Security Considerations

  • Keys never hardcoded in binary
  • Keys prefixed to avoid conflicts
  • No encryption currently (future enhancement)
  • Browser same-origin policy provides isolation

Usage Example

#ifdef __EMSCRIPTEN__
#include "cli/service/ai/browser_ai_service.h"
#include "app/net/wasm/emscripten_http_client.h"
#include "app/platform/wasm/wasm_browser_storage.h"
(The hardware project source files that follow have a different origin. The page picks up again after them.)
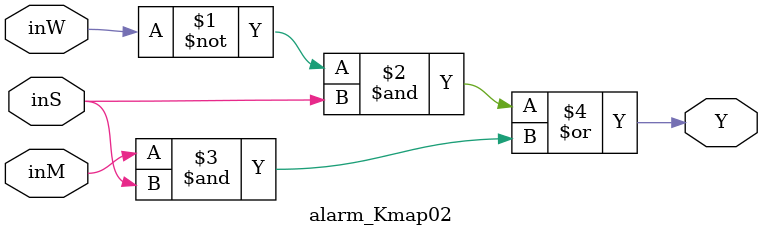
<source format=v>

module alarm_SOP01(input wire inW, inM, inS, output wire Y);

    wire N1, N2;        //Not
    wire A1, A2, A3;    //And

    //compuertas
    not NA (N1,     inW);
    not NB (N2,     inM);
    and AA (A1,     N1, N2, inS);
    and AB (A2,     N1, inM, inS);
    and AC (A3,     inW, inM, inS);
    or O0 (Y,        A1, A2, A3);

endmodule

module alarm_POS01(input wire inW, inM, inS, output wire Y);

    wire N1, N2, N3;         //Not
    wire O1, O2, O3, O4, O5; //Or

    // Compuertas
    not NA (N1,     inW);
    not NB (N2,     inM);
    not NC (N3,     inS);
    or OA (O1,      inW, inM, inS);
    or OB (O2,      inW, N2, inS);
    or OC (O3,      N1, inM, inS);
    or OD (O4,      N1, inM, N3);
    or OE (O5,      N1, N2, inS);
    and A0(Y,      O1, O2, O3, O4, O5);

endmodule

module alarm_Kmap01(input wire inW, inM, inS, output wire Y);

    wire N1;
    wire A1, A2;

    not N0(N1,  inW);
    and AA(A1,  N1, inS);
    and AB(A2,  inM, inS);
    or O0(Y,    A1, A2);

endmodule

module alarm_SOP02(input wire inW, inM, inS, output wire Y);

    assign  Y = (~inW & ~inM & inS) |
                (~inW &  inM & inS) |
                (inW  &  inM & inS);

endmodule

module alarm_POS02(input wire inW, inM, inS, output wire Y);

    assign   Y = ( inW |  inM |  inS) &
                 ( inW | ~inM |  inS) &
                 (~inW |  inM |  inS) &
                 (~inW |  inM | ~inS) &
                 (~inW | ~inM |  inS);

endmodule

module alarm_Kmap02(input wire inW, inM, inS, output wire Y);

    assign   Y = (~inW & inS) |
                 ( inM & inS);

endmodule

</source>
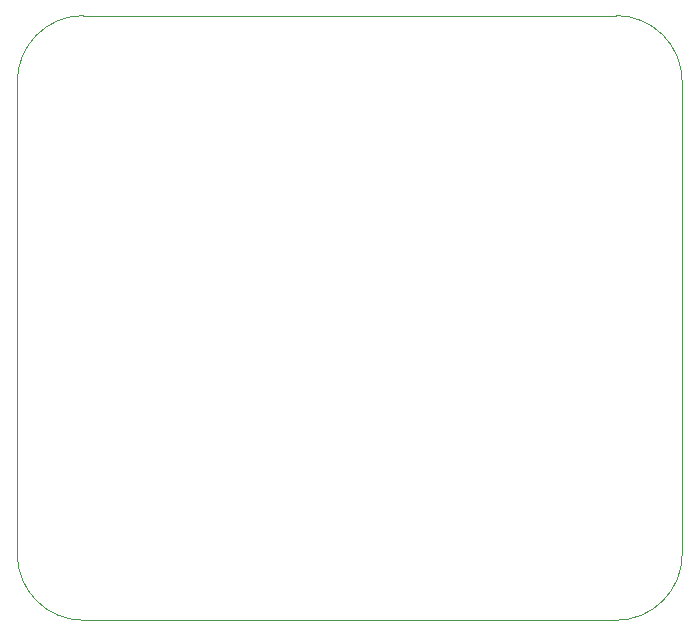
<source format=gbr>
%TF.GenerationSoftware,KiCad,Pcbnew,7.0.2*%
%TF.CreationDate,2023-06-03T12:41:16+05:30*%
%TF.ProjectId,STM32F4 based PCB,53544d33-3246-4342-9062-617365642050,rev?*%
%TF.SameCoordinates,Original*%
%TF.FileFunction,Profile,NP*%
%FSLAX46Y46*%
G04 Gerber Fmt 4.6, Leading zero omitted, Abs format (unit mm)*
G04 Created by KiCad (PCBNEW 7.0.2) date 2023-06-03 12:41:16*
%MOMM*%
%LPD*%
G01*
G04 APERTURE LIST*
%TA.AperFunction,Profile*%
%ADD10C,0.100000*%
%TD*%
G04 APERTURE END LIST*
D10*
X138700000Y-101800000D02*
G75*
G03*
X144300000Y-96200000I0J5600000D01*
G01*
X138700000Y-101800000D02*
X93600000Y-101800000D01*
X93600000Y-50600000D02*
G75*
G03*
X88000000Y-56200000I0J-5600000D01*
G01*
X88000000Y-96200000D02*
X88000000Y-56200000D01*
X144300000Y-56200000D02*
X144300000Y-96200000D01*
X93600000Y-50600000D02*
X138700000Y-50600000D01*
X88000000Y-96200000D02*
G75*
G03*
X93600000Y-101800000I5600000J0D01*
G01*
X144300000Y-56200000D02*
G75*
G03*
X138700000Y-50600000I-5600000J0D01*
G01*
M02*

</source>
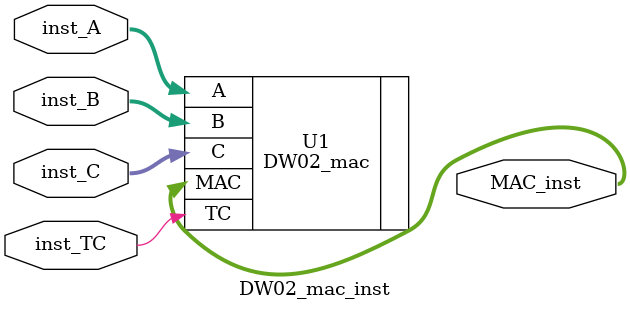
<source format=v>
module DW02_mac_inst(
    inst_A, 
    inst_B, 
    inst_C, 
    inst_TC, 
    MAC_inst 
);

  // Parameter definitions for input widths
  parameter A_width = 8;
  parameter B_width = 8;

  // Input and output port declarations
  input [A_width-1 : 0] inst_A;      
  input [B_width-1 : 0] inst_B;             
  input [A_width+B_width-1 : 0] inst_C;       
  input inst_TC;                    
  output [A_width+B_width-1 : 0] MAC_inst;

  // Instance of DW02_mac
  DW02_mac #(A_width, B_width)
    U1 (
      .A(inst_A), 
      .B(inst_B), 
      .C(inst_C), 
      .TC(inst_TC), 
      .MAC(MAC_inst) 
    );

endmodule

</source>
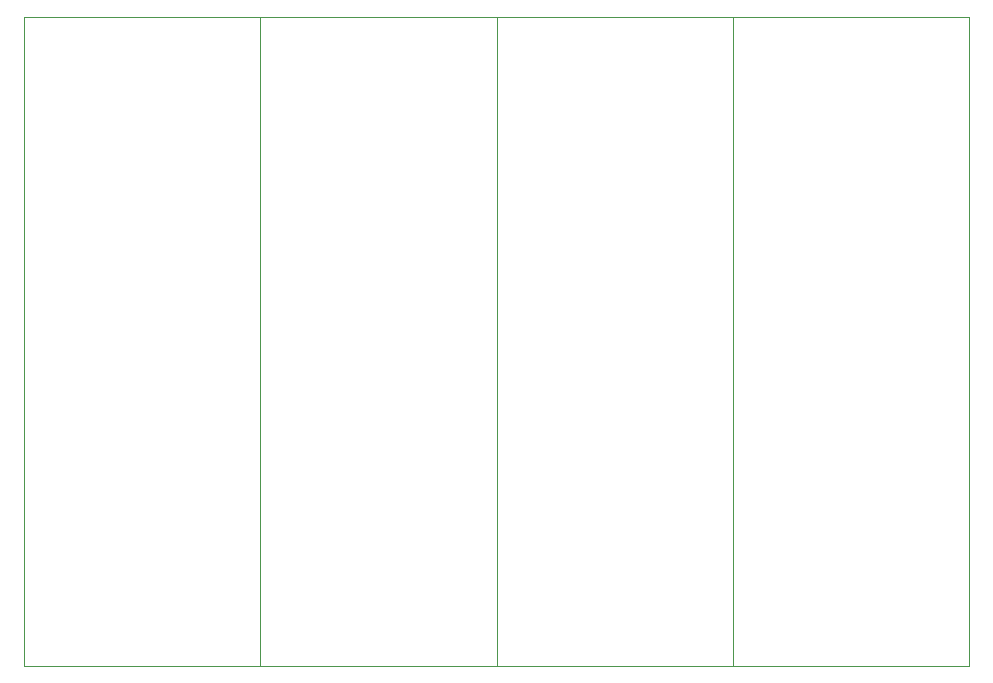
<source format=gbr>
%TF.GenerationSoftware,KiCad,Pcbnew,(6.0.7)*%
%TF.CreationDate,2023-08-28T04:04:33+08:00*%
%TF.ProjectId,USB_Hub_Panelization,5553425f-4875-4625-9f50-616e656c697a,rev?*%
%TF.SameCoordinates,Original*%
%TF.FileFunction,Profile,NP*%
%FSLAX46Y46*%
G04 Gerber Fmt 4.6, Leading zero omitted, Abs format (unit mm)*
G04 Created by KiCad (PCBNEW (6.0.7)) date 2023-08-28 04:04:33*
%MOMM*%
%LPD*%
G01*
G04 APERTURE LIST*
%TA.AperFunction,Profile*%
%ADD10C,0.100000*%
%TD*%
G04 APERTURE END LIST*
D10*
X138998788Y-63412124D02*
X158998788Y-63412124D01*
X158998788Y-63412124D02*
X158998788Y-118412124D01*
X158998788Y-118412124D02*
X138998788Y-118412124D01*
X138998788Y-118412124D02*
X138998788Y-63412124D01*
X118998788Y-63412124D02*
X138998788Y-63412124D01*
X138998788Y-63412124D02*
X138998788Y-118412124D01*
X138998788Y-118412124D02*
X118998788Y-118412124D01*
X118998788Y-118412124D02*
X118998788Y-63412124D01*
X98998788Y-63412124D02*
X118998788Y-63412124D01*
X118998788Y-63412124D02*
X118998788Y-118412124D01*
X118998788Y-118412124D02*
X98998788Y-118412124D01*
X98998788Y-118412124D02*
X98998788Y-63412124D01*
X78998788Y-63412124D02*
X98998788Y-63412124D01*
X98998788Y-63412124D02*
X98998788Y-118412124D01*
X98998788Y-118412124D02*
X78998788Y-118412124D01*
X78998788Y-118412124D02*
X78998788Y-63412124D01*
M02*

</source>
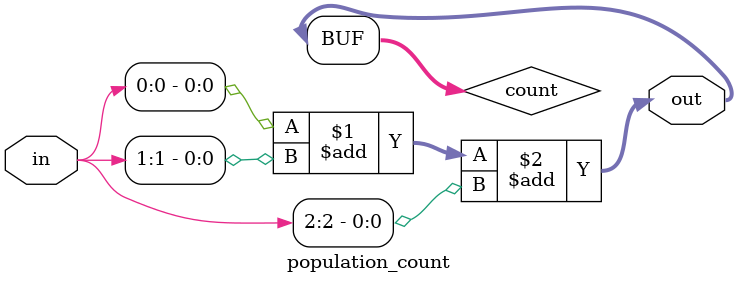
<source format=sv>
module top_module (
	input [2:0] in,
	output [1:0] out
);

	// Declare intermediate wires
	wire [1:0] count;

	// Instantiate the population count circuit
	population_count pop_count (
		.in(in),
		.out(count)
	);

	// Output the count
	assign out = count;

endmodule
module population_count (
	input [2:0] in,
	output [1:0] out
);
	// Declare intermediate wires
	wire [1:0] count;

	// Compute the count
	assign count = in[0] + in[1] + in[2];

	// Output the count
	assign out = count;

endmodule

</source>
// Store API key from user input
WasmBrowserStorage::StoreApiKey("gemini", user_api_key);
    }

    // Create AI service
    BrowserAIConfig config;
    config.api_key = WasmBrowserStorage::RetrieveApiKey("gemini").value();
config.model = "gemini-2.5-flash";

auto http_client = std::make_unique<EmscriptenHttpClient>();
BrowserAIService ai_service(config, std::move(http_client));

// Generate response
auto response = ai_service.GenerateResponse("Explain the Zelda 3 ROM format");
#endif

Testing

Test File: test/browser_ai_test.cc

  • Verifies secure storage operations
  • Tests AI service creation
  • Validates model listing
  • Checks error handling

Build and Test Commands

# Configure with AI support
cmake --preset wasm-ai

# Build
cmake --build build_wasm_ai

# Run in browser
emrun build_wasm_ai/yaze.html

CORS Considerations

Gemini API

  • Works with browser fetch (Google APIs support CORS)
  • No proxy required
  • Direct browser-to-API communication

Ollama (Future)

  • ⚠️ Requires --cors flag on Ollama server
  • ⚠️ May need proxy for local instances
  • ⚠️ Security implications of CORS relaxation

Future Enhancements

  1. Encryption: Add client-side encryption for stored API keys
  2. Multiple Providers: Support for OpenAI, Anthropic APIs
  3. Streaming Responses: Implement streaming for better UX
  4. Offline Caching: Cache AI responses for offline use
  5. Web Worker Integration: Move AI calls to background thread

Limitations

  1. Browser Security: Subject to browser security policies
  2. CORS Restrictions: Limited to CORS-enabled APIs
  3. Storage Limits: ~5-10MB for sessionStorage/localStorage
  4. No File System: Cannot access local models
  5. Network Required: No offline AI capabilities

Conclusion

The WASM AI service integration successfully brings browser-based AI capabilities to yaze. The implementation:

  • Provides secure API key management
  • Integrates cleanly with existing architecture
  • Supports both text and vision models
  • Handles errors gracefully
  • Works within browser security constraints

This enables users to leverage AI assistance for ROM hacking directly in their browser without needing to install local AI models or tools.